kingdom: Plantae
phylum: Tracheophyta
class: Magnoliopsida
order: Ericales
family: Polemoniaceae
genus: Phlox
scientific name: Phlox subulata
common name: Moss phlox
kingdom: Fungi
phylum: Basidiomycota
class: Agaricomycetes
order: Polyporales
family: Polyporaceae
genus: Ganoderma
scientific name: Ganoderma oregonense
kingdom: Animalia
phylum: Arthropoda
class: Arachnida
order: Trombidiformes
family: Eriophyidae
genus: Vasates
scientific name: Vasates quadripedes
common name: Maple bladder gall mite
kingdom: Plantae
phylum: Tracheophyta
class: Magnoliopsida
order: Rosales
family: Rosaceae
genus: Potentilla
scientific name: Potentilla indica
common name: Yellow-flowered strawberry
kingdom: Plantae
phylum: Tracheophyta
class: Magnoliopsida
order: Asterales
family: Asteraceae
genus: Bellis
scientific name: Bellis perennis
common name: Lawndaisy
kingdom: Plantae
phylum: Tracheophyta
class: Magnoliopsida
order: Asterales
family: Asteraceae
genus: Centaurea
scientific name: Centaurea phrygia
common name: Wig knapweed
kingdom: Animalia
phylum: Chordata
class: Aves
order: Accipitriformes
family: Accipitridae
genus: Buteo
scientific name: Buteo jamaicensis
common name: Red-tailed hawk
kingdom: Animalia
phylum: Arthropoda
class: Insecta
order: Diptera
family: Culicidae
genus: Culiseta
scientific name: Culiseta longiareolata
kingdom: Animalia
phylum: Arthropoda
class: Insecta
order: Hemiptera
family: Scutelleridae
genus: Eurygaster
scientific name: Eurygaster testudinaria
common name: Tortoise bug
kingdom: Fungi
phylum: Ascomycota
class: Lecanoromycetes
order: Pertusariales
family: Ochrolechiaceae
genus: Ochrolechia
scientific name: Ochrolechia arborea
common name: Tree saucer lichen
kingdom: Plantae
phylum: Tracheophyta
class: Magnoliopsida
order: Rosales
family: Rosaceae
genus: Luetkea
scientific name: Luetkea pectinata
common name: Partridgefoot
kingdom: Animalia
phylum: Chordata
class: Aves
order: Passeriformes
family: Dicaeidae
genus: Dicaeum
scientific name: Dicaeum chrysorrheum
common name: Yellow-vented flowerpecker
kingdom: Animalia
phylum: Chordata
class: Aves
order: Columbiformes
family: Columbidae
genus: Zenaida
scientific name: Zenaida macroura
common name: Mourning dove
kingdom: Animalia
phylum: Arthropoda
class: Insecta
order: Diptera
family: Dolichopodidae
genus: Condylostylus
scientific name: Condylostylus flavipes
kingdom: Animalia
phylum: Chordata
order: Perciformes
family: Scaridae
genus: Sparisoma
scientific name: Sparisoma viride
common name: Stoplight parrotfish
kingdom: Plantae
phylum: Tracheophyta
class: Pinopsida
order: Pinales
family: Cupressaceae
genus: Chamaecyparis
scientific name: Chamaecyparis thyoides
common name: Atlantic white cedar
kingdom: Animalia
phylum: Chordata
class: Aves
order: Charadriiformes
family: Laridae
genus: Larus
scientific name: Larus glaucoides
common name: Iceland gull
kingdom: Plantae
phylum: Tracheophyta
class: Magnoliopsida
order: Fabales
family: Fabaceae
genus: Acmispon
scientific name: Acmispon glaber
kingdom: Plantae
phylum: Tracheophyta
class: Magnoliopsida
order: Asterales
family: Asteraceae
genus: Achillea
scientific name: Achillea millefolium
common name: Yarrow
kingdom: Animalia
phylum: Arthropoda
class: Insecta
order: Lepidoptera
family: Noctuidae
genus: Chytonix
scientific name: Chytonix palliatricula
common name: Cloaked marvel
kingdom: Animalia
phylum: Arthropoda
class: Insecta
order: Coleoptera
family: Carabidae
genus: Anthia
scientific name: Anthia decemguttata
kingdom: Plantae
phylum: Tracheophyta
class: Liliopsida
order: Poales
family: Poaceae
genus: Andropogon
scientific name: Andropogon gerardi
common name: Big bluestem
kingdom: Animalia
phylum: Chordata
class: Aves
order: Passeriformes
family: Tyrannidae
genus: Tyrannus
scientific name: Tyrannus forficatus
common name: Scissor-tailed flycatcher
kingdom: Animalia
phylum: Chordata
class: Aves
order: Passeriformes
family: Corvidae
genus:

## [WRITTEN REQUEST]
Reproduce the part of the entries that opens with the line containing "scientific name: Bellis perennis" and closes with the line containing "family: Culicidae", keeping both of those lines.

## [ANSWER TO THIS TASK]
scientific name: Bellis perennis
common name: Lawndaisy
kingdom: Plantae
phylum: Tracheophyta
class: Magnoliopsida
order: Asterales
family: Asteraceae
genus: Centaurea
scientific name: Centaurea phrygia
common name: Wig knapweed
kingdom: Animalia
phylum: Chordata
class: Aves
order: Accipitriformes
family: Accipitridae
genus: Buteo
scientific name: Buteo jamaicensis
common name: Red-tailed hawk
kingdom: Animalia
phylum: Arthropoda
class: Insecta
order: Diptera
family: Culicidae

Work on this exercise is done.